Connecting Neuroscience
The conversation begins by exploring Sarah’s explosion onto the educational scene, her beginnings as a teacher, trying different strategies to enhance student learning, her movement into neuroscience, and her work with the Ambition Institute. A primary focus of this conversation is Sarah’s framework for neuroscience and learning which connects cutting-edge research with classroom realism.
Connecting the Neuroscience Lab and Classroom
A key reason for Sarah’s growth in her career was a lack of understanding between learning and memory. Based on her search for the science behind learning, she returned to school to study neuroscience.
Since getting her Masters, she has delved into learning and memory on her blog and through her work connecting the neuroscience lab and the classroom. Sarah makes an excellent point about the necessity of lab and classroom learning. When discussing a now popular strategy, she explores the disconnection between the laboratory and the classroom. “Retrieval is not a silver bullet; it’s more of a jigsaw puzzle piece,” she said.

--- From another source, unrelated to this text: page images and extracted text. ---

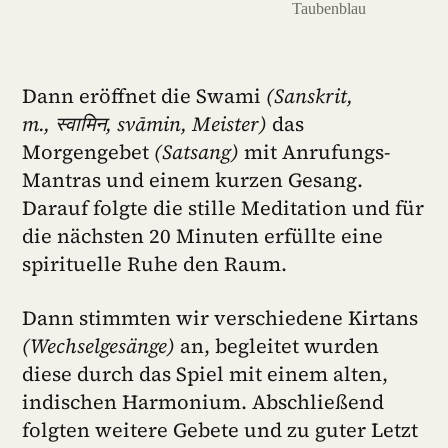
Taubenblau
Dann eröffnet die Swami
(Sanskrit,
m., स्वामिन, svāmin, Meister)
das
Morgengebet
(Satsang)
mit Anrufungs-
Mantras und einem kurzen Gesang.
Darauf folgte die stille Meditation und für
die nächsten 20 Minuten erfüllte eine
spirituelle Ruhe den Raum.
Dann stimmten wir verschiedene Kirtans
(Wechselgesänge)
an, begleitet wurden
diese durch das Spiel mit einem alten,
indischen Harmonium. Abschließend
folgten weitere Gebete und zu guter Letzt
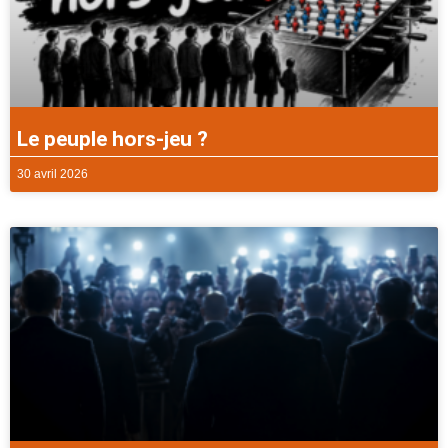
Le peuple hors-jeu ?
30 avril 2026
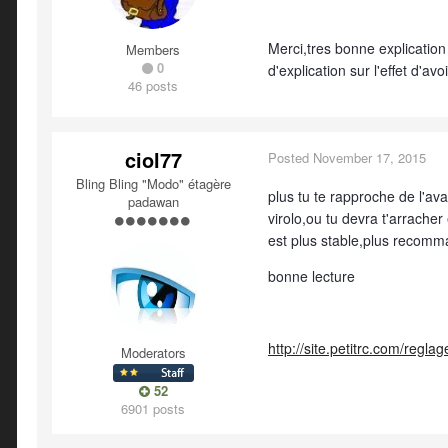
Merci,tres bonne explication
Members
0
d'explication sur l'effet d'
46 posts
ciol77
Posted
November 17, 2015
Bling Bling "Modo" étagère
plus tu te rapproche de l'av
padawan
virolo,ou tu devra t'arrache
est plus stable,plus recomm
bonne lecture
http://site.petitrc.com/reg
Moderators
52
6901 posts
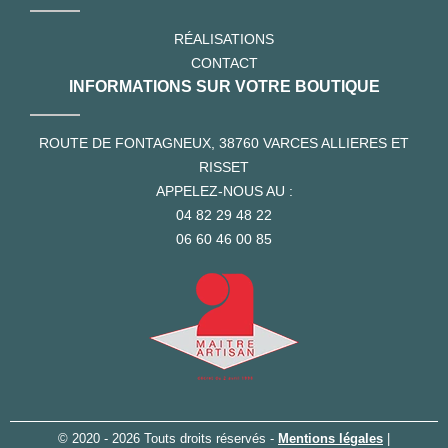
RÉALISATIONS
CONTACT
INFORMATIONS SUR VOTRE BOUTIQUE
ROUTE DE FONTAGNEUX, 38760 VARCES ALLIERES ET
RISSET
APPELEZ-NOUS AU :
04 82 29 48 22
06 60 46 00 85
© 2020 - 2026 Touts droits réservés -
Mentions légales
|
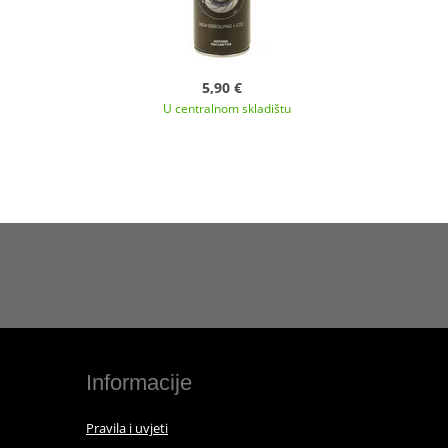
5,90 €
U centralnom skladištu
Informacije
Pravila i uvjeti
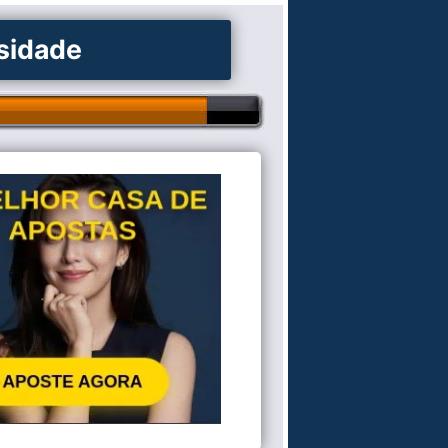
osidade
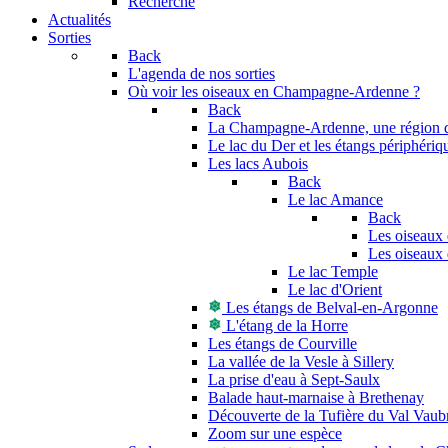
Recherche
Actualités
Sorties
Back
L'agenda de nos sorties
Où voir les oiseaux en Champagne-Ardenne ?
Back
La Champagne-Ardenne, une région di
Le lac du Der et les étangs périphériq
Les lacs Aubois
Back
Le lac Amance
Back
Les oiseaux 
Les oiseaux 
Le lac Temple
Le lac d'Orient
Les étangs de Belval-en-Argonne
L'étang de la Horre
Les étangs de Courville
La vallée de la Vesle à Sillery
La prise d'eau à Sept-Saulx
Balade haut-marnaise à Brethenay
Découverte de la Tufière du Val Vaub
Zoom sur une espèce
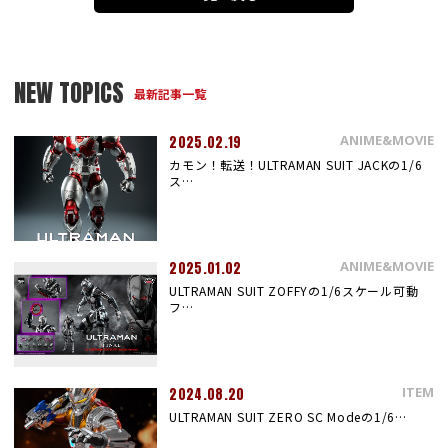
NEW TOPICS
最新記事一覧
ANIME&MOVIE
2025.02.19
カモン！転送！ULTRAMAN SUIT JACKの1/6
ス…
ANIME&MOVIE
2025.01.02
ULTRAMAN SUIT ZOFFYの1/6スケール可動
フ…
ITEM
2024.08.20
ULTRAMAN SUIT ZERO SC Modeの1/6…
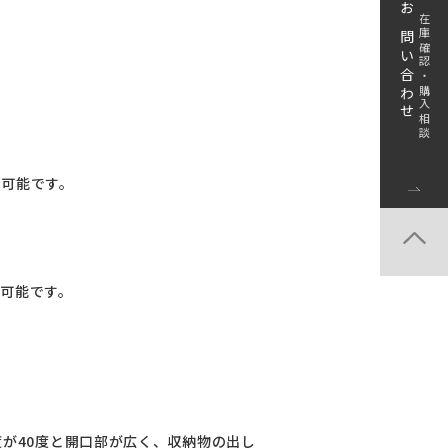
お問い合わせ
在庫確認・購入相談
ト可能です。
ト可能です。
度が40度と開口部が広く、収納物の出し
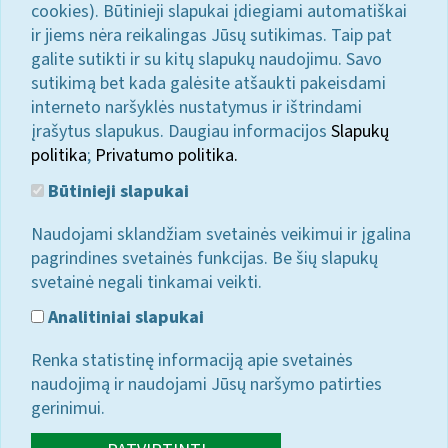
cookies). Būtinieji slapukai įdiegiami automatiškai
ir jiems nėra reikalingas Jūsų sutikimas. Taip pat
galite sutikti ir su kitų slapukų naudojimu. Savo
sutikimą bet kada galėsite atšaukti pakeisdami
interneto naršyklės nustatymus ir ištrindami
įrašytus slapukus. Daugiau informacijos
Slapukų
politika
;
Privatumo politika.
Būtinieji slapukai
Naudojami sklandžiam svetainės veikimui ir įgalina
pagrindines svetainės funkcijas. Be šių slapukų
svetainė negali tinkamai veikti.
Analitiniai slapukai
Renka statistinę informaciją apie svetainės
naudojimą ir naudojami Jūsų naršymo patirties
gerinimui.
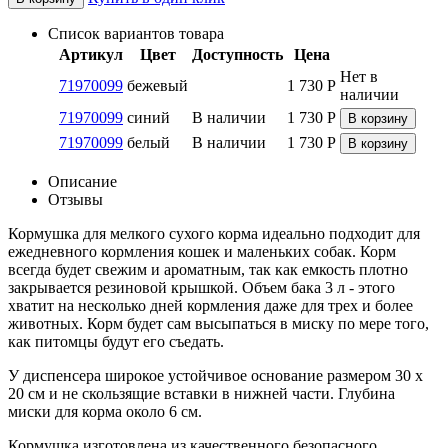
Список вариантов товара
Артикул
Цвет
Доступность
Цена
Нет в
71970099
бежевый
1 730
Р
наличии
71970099
синий
В наличии
1 730
Р
В корзину
71970099
белый
В наличии
1 730
Р
В корзину
Описание
Отзывы
Кормушка для мелкого сухого корма идеально подходит для
ежедневного кормления кошек и маленьких собак. Корм
всегда будет свежим и ароматным, так как емкость плотно
закрывается резиновой крышкой. Объем бака 3 л - этого
хватит на несколько дней кормления даже для трех и более
животных. Корм будет сам высыпаться в миску по мере того,
как питомцы будут его съедать.
У диспенсера широкое устойчивое основание размером 30 х
20 см и не скользящие вставки в нижней части. Глубина
миски для корма около 6 см.
Кормушка изготовлена из качественного безопасного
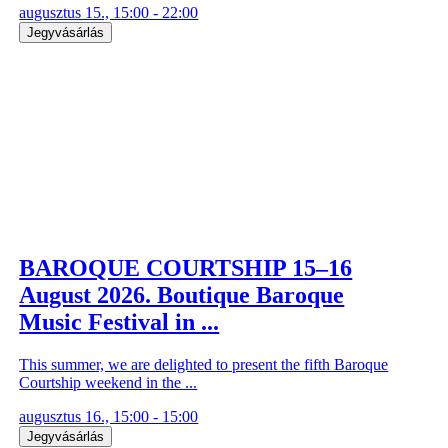
augusztus 15., 15:00 - 22:00
Jegyvásárlás
BAROQUE COURTSHIP 15–16
August 2026. Boutique Baroque
Music Festival in ...
This summer, we are delighted to present the fifth Baroque
Courtship weekend in the ...
augusztus 16., 15:00 - 15:00
Jegyvásárlás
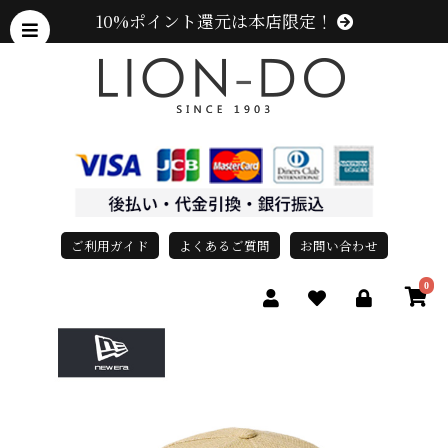
10%ポイント還元は本店限定！
ご利用ガイド
よくあるご質問
お問い合わせ
0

She expands by showing how retrieval is incredibly successful in the lab, but alone in the classroom; students require additional support structures.

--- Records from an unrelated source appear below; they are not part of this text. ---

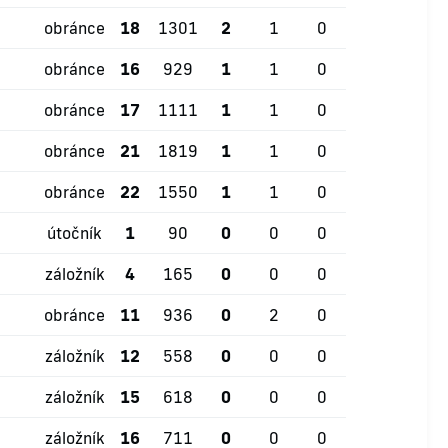
obránce
18
1301
2
1
0
obránce
16
929
1
1
0
obránce
17
1111
1
1
0
obránce
21
1819
1
1
0
obránce
22
1550
1
1
0
útočník
1
90
0
0
0
záložník
4
165
0
0
0
obránce
11
936
0
2
0
záložník
12
558
0
0
0
záložník
15
618
0
0
0
záložník
16
711
0
0
0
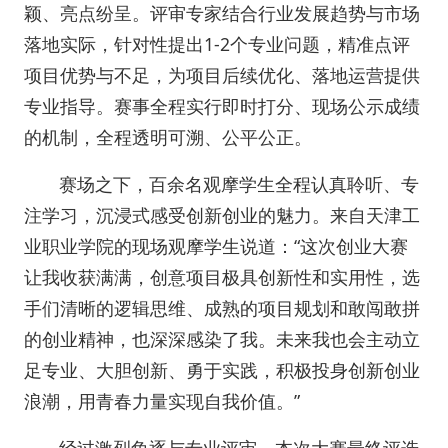
颖、亮点纷呈。评审专家结合行业发展趋势与市场
落地实际，针对性提出1-2个专业问题，精准点评
项目优势与不足，为项目后续优化、落地运营提供
专业指导。赛事全程实行即时打分、现场公示成绩
的机制，全程透明可溯、公平公正。
赛场之下，百余名观摩学生全程认真聆听、专
注学习，沉浸式感受创新创业的魅力。来自天津工
业职业学院的现场观摩学生说道：“这次创业大赛
让我收获满满，创意项目极具创新性和实用性，选
手们清晰的逻辑思维、成熟的项目规划和敢闯敢拼
的创业精神，也深深感染了我。未来我也会主动立
足专业、大胆创新、勇于实践，积极投身创新创业
浪潮，用青春力量实现自我价值。”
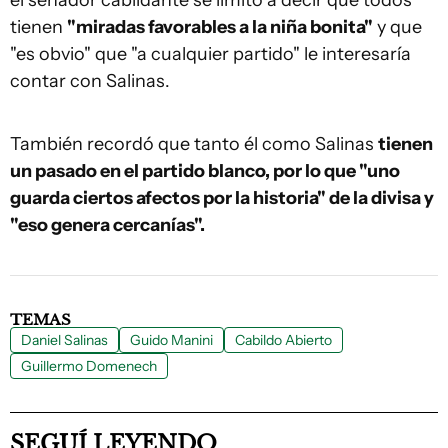
el senador cabildante se limitó a decir que todos
tienen
"miradas favorables a la niña bonita"
y que
"es obvio" que "a cualquier partido" le interesaría
contar con Salinas.
También recordó que tanto él como Salinas
tienen
un pasado en el partido blanco, por lo que "uno
guarda ciertos afectos por la historia" de la divisa y
"eso genera cercanías".
TEMAS
Daniel Salinas
Guido Manini
Cabildo Abierto
Guillermo Domenech
SEGUÍ LEYENDO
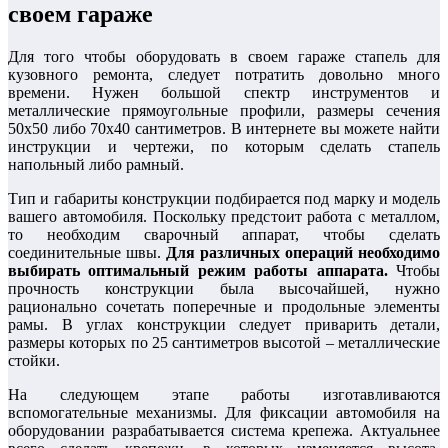
своем гараже
Для того чтобы оборудовать в своем гараже стапель для
кузовного ремонта, следует потратить довольно много
времени. Нужен большой спектр инструментов и
металлические прямоугольные профили, размеры сечения
50х50 либо 70х40 сантиметров. В интернете вы можете найти
инструкции и чертежи, по которым сделать стапель
напольный либо рамный.
Тип и габариты конструкции подбирается под марку и модель
вашего автомобиля. Поскольку предстоит работа с металлом,
то необходим сварочный аппарат, чтобы сделать
соединительные швы.
Для различных операций необходимо
выбирать оптимальный режим работы аппарата.
Чтобы
прочность конструкции была высочайшей, нужно
рационально сочетать поперечные и продольные элементы
рамы. В углах конструкции следует приварить детали,
размеры которых по 25 сантиметров высотой – металлические
стойки.
На следующем этапе работы изготавливаются
вспомогательные механизмы. Для фиксации автомобиля на
оборудовании разрабатывается система крепежа. Актуальнее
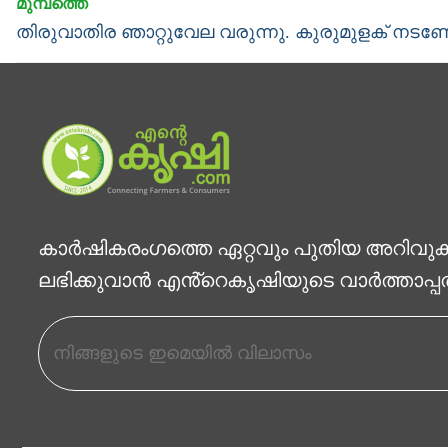
navigation
Previous
തിരുവാതിര ഞാറ്റുവേല വരുന്നു. കുരുമുളക് നടണ്ട
post:
കാര്‍ഷികരംഗത്തെ ഏറ്റവും പുതിയ അറിവു
ലഭിക്കുവാന്‍ എൻ്റെകൃഷിയുടെ വാര്‍ത്താപ്പ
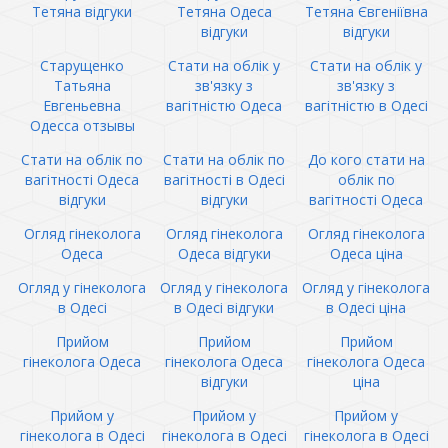
Тетяна відгуки
Тетяна Одеса
Тетяна Євгеніївна
відгуки
відгуки
Старущенко
Стати на облік у
Стати на облік у
Татьяна
зв'язку з
зв'язку з
Евгеньевна
вагітністю Одеса
вагітністю в Одесі
Одесса отзывы
Стати на облік по
Стати на облік по
До кого стати на
вагітності Одеса
вагітності в Одесі
облік по
відгуки
відгуки
вагітності Одеса
Огляд гінеколога
Огляд гінеколога
Огляд гінеколога
Одеса
Одеса відгуки
Одеса ціна
Огляд у гінеколога
Огляд у гінеколога
Огляд у гінеколога
в Одесі
в Одесі відгуки
в Одесі ціна
Прийом
Прийом
Прийом
гінеколога Одеса
гінеколога Одеса
гінеколога Одеса
відгуки
ціна
Прийом у
Прийом у
Прийом у
гінеколога в Одесі
гінеколога в Одесі
гінеколога в Одесі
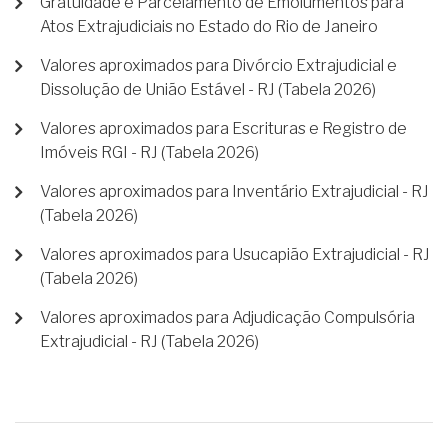
Gratuidade e Parcelamento de Emolumentos para
Atos Extrajudiciais no Estado do Rio de Janeiro
Valores aproximados para Divórcio Extrajudicial e
Dissolução de União Estável - RJ (Tabela 2026)
Valores aproximados para Escrituras e Registro de
Imóveis RGI - RJ (Tabela 2026)
Valores aproximados para Inventário Extrajudicial - RJ
(Tabela 2026)
Valores aproximados para Usucapião Extrajudicial - RJ
(Tabela 2026)
Valores aproximados para Adjudicação Compulsória
Extrajudicial - RJ (Tabela 2026)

Steering away from thinking of learning strategies Since building her profile in the neuroscience and education fields, she has developed her learning design framework.

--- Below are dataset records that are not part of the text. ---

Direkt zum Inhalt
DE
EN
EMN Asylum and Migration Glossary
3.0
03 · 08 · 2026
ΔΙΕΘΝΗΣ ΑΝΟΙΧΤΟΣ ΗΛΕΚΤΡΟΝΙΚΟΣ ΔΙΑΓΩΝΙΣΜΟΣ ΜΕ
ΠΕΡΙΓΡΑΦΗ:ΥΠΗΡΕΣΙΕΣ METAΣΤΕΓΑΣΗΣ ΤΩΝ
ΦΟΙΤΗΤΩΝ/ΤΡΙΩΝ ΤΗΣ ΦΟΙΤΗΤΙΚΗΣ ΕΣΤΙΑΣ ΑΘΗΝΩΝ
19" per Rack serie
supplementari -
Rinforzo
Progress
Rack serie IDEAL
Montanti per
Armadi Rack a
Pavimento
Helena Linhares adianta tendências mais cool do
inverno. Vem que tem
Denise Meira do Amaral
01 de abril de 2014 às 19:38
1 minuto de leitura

Learning Design and Meaningful Learning
Sarah has an excellent framework for using neuroscience in the classroom. Using a ‘Schema’ approach, the framework Sarah discusses in this episode is designed to build rich blocks of knowledge that are accessible and usable by students. Sarah says, “you can’t see a schema in the brain, but they are the best attempt at capturing knowledge to be used.”
Essentially in creative learning design, educators can create linking commonalities in their students’ minds. These linking thoughts become “precious knowledge,” which helps us make the best decisions based on the interconnectedness of their knowledge. As Ausubel’s framework for learning explores, the only way to create “precious knowledge” is through meaningful learning.
Meaningful Teaching
In the second part of the episode, the trio discusses student learning, existing knowledge, teaching strategies, and professional development. A primary focus of this part of the discussion is prioritizing meaningful learning over teaching a large quantity of content.
Challenging Instructional Assumptions
A powerful sentiment in the second part of the discussion is the connection between teacher knowledge and student learning. Sarah explores that there is no way to make students know what the teacher knows. Meaning is made in your students’ minds; they can’t create meaning from the teachers’ interests.
Often teachers make many optimistic learning assumptions in the classroom. They assume that because students can parrot back content, they know it. Equally as important, they assume that because a large portion of the students understands the content, all students have learned it. In the second half of the episode, the trio examines these assumptions and how they affect learning. Mainly the quality of instruction, student development, and the ability to teach a whole curriculum.
The episode closes with a discussion of the necessity of time to explore topics. As Sarah explores, self-explanation is essential, and there are hundreds of similar strategies in which you are rehearsing the connection between new content and existing knowledge.